■ Work order ■
Filter the data below for the string "Electoral" and copy each matching line.

■ Provided material ■
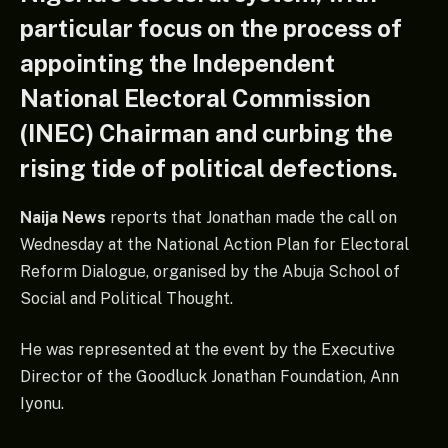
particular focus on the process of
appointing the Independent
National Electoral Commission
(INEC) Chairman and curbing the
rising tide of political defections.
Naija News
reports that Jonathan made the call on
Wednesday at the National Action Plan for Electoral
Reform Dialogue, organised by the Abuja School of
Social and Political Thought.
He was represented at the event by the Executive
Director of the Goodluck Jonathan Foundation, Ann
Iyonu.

==

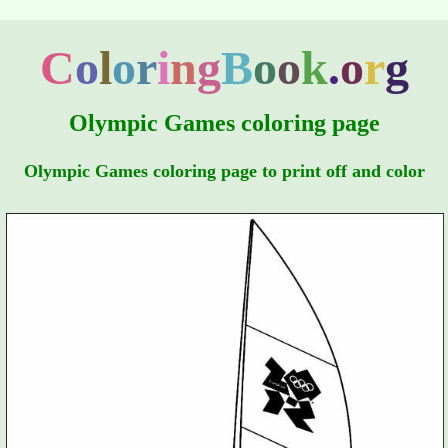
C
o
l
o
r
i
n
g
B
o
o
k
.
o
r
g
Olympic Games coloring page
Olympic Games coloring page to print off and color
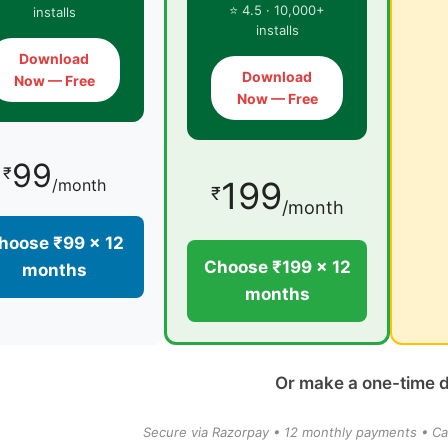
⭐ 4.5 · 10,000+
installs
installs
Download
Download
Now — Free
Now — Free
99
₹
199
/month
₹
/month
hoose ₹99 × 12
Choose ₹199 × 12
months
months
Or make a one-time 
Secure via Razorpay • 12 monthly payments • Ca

■ Your solution ■
National Electoral Commission
Wednesday at the National Action Plan for Electoral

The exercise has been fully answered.